Law firms “acted quickly, made sound business decisions, and put cash first” in their response to Covid-19 and are now “coming out fighting”, according to new research.
This positive approach, combined with the government support schemes, has allowed firms to weather the storm and client activity is now returning.
Law firm consultant Simon McCrum – former managing partner of Darbys – has been tracking the impact of the coronavirus through a series of qualitative surveys, initially weekly and then at month-ends. Twenty firms, from large to small, took part in the survey for June. You can read our stories on the previous surveys here.
Most reported that June had been at worst an ‘OK’ month for billing, and in several cases far better, with almost all practice areas busy. Crime, with few arrests, and commercial, because deals were on ice, were struggling the most.
Conveyancing, said one firm, “has gone beserk – it’s our best month ever in terms of new work coming in”, while another firm said it was “struggling to cope with the tidal wave of new instructions”.
Chargeable hours were generally back at or above pre-lockdown levels, and even those who had not reached that were not far behind, with profit and cash were holding up well due to the measures taken in previous months.
Those firms that took out coronavirus business loans from the government have yet to need to dip into them, although practices were aware that deferred VAT would need paying down the line.
The firms were mostly positive about the coming months, while recognising the wider economic uncertainty and the need to decide what to do about staff continuing to work from home or return to offices.
A few reported starting redundancy processes – mainly among support staff – while there was also a warning about a bottleneck in the courts in the autumn as cases that were adjourned during lockdown are meant to be heard.
Mr McCrum said the responses showed overall that law firms were entering the post-lockdown world “looking leaner and meaner, focusing on profit and cash more than before, with tech at the forefront of things along with flexible working and lower overheads”.

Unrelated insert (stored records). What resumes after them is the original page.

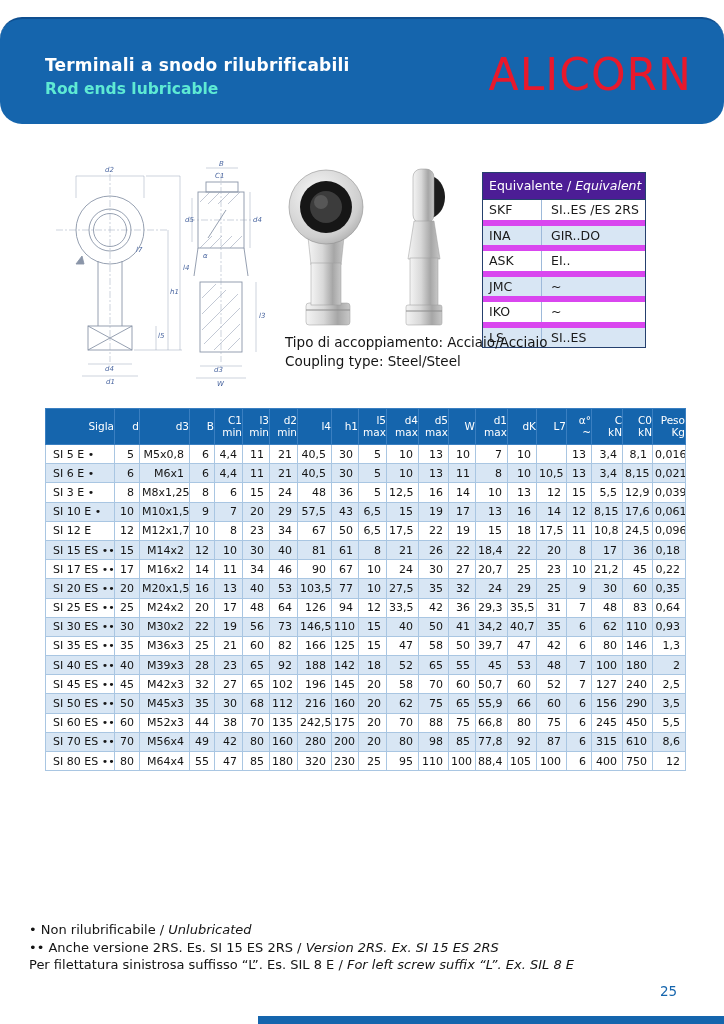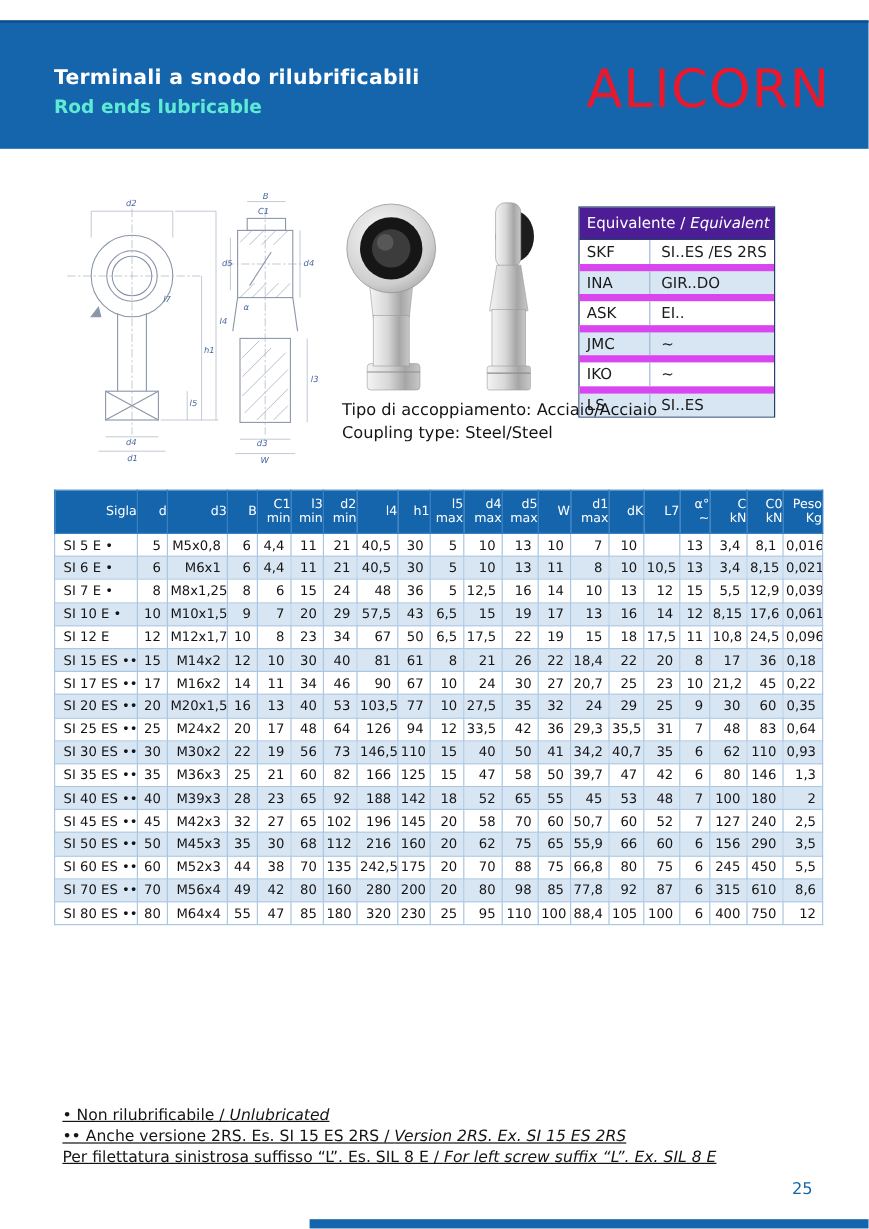--- a/index.html
+++ b/index.html
@@ -1,20 +1,20 @@
 <!DOCTYPE html>
 <html><head>
 <meta charset="utf-8">
 <style>
   html,body{margin:0;padding:0;background:#ffffff;}
   body{font-family:"DejaVu Sans","Liberation Sans",sans-serif;}
   .page{position:relative;width:724px;height:1024px;background:#fff;overflow:hidden;}
 
   
-  .band{position:absolute;left:0;top:17px;width:724px;height:105px;background:#1565ad;border-top:2px solid #0f4f90;}
+  .band{position:absolute;left:0;top:17px;width:724px;height:105px;background:#1565ad;border-top:2px solid #0f4f90;border-radius:22px;}
   .band-titles{position:absolute;left:45px;top:36px;}
   .title-it{font-size:17px;font-weight:bold;color:#ffffff;letter-spacing:.2px;}
   .title-en{font-size:15.5px;font-weight:bold;color:#5eead4;margin-top:5px;}
   .logo{position:absolute;right:32px;top:30px;font-size:44px;font-weight:400;color:#e8192c;letter-spacing:1px;text-align:right;}
 
   
   .drawing,.photos{position:absolute;}
   .drawing{left:48px;top:158px;}
   .photos{left:278px;top:165px;}
   .dimlabel{font-size:7px;font-style:italic;fill:#4a66a0;}
@@ -32,21 +32,21 @@
   .coupling{position:absolute;left:285px;top:333px;font-size:13.5px;color:#141414;line-height:19px;}
 
   
   .specs{position:absolute;left:45px;top:408px;width:640px;border-collapse:collapse;table-layout:fixed;font-size:11px;color:#141414;}
   .specs th{background:#1565ad;color:#fff;font-weight:normal;font-size:10.5px;line-height:11.5px;height:35px;border:1px solid #3a7fc1;padding:0;vertical-align:middle;text-align:right;}
   .specs td{border:1px solid #a9c6e2;height:18.2px;padding:0 5px 0 2px;text-align:right;white-space:nowrap;overflow:hidden;}
   .specs td.sigla{text-align:left;padding-left:7px;}
   .specs tr.alt td{background:#d8e6f4;}
 
   
-  .notes{position:absolute;left:52px;top:921px;font-size:13px;line-height:17.5px;color:#141414;text-decoration:underline;}
+  .notes{position:absolute;left:29px;top:921px;font-size:13px;line-height:17.5px;color:#141414;}
   .notes .it{font-style:italic;}
   .pageno{position:absolute;left:660px;top:983px;font-size:13.5px;color:#1565ad;}
   .bstrip{position:absolute;left:258px;top:1016px;width:466px;height:8px;background:#1565ad;}
 </style>
 </head>
 <body>
 
 <div class="page">
 
   <div class="band">
@@ -348,21 +348,21 @@
           <td>11</td>
           <td>8</td>
           <td>10</td>
           <td>10,5</td>
           <td>13</td>
           <td>3,4</td>
           <td>8,15</td>
           <td>0,021</td>
         </tr>
         <tr class="">
-          <td class="sigla">SI 7 E •</td>
+          <td class="sigla">SI 3 E •</td>
           <td>8</td>
           <td>M8x1,25</td>
           <td>8</td>
           <td>6</td>
           <td>15</td>
           <td>24</td>
           <td>48</td>
           <td>36</td>
           <td>5</td>
           <td>12,5</td>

The solicitor praised firms for “working wonders to absorb the shock that came out of nowhere”.
While firms managed in March and April with their existing pipelines, his most pessimistic report came at the end of May when new file openings had slowed considerably in many areas of law.
But Mr McCrum said June was “not at all what I feared”. He went on: “Rather, it is a very upbeat report that shows that normal client activity is indeed on its way back and that the participating law firms were good at making decisions and acting on them. They also look like the decisions they made were the right ones.”
He predicted that, on current trends, the profession “has done enough to not only ‘hang on in there’ but also come out fighting fit and to move into the new world as stronger, leaner businesses”.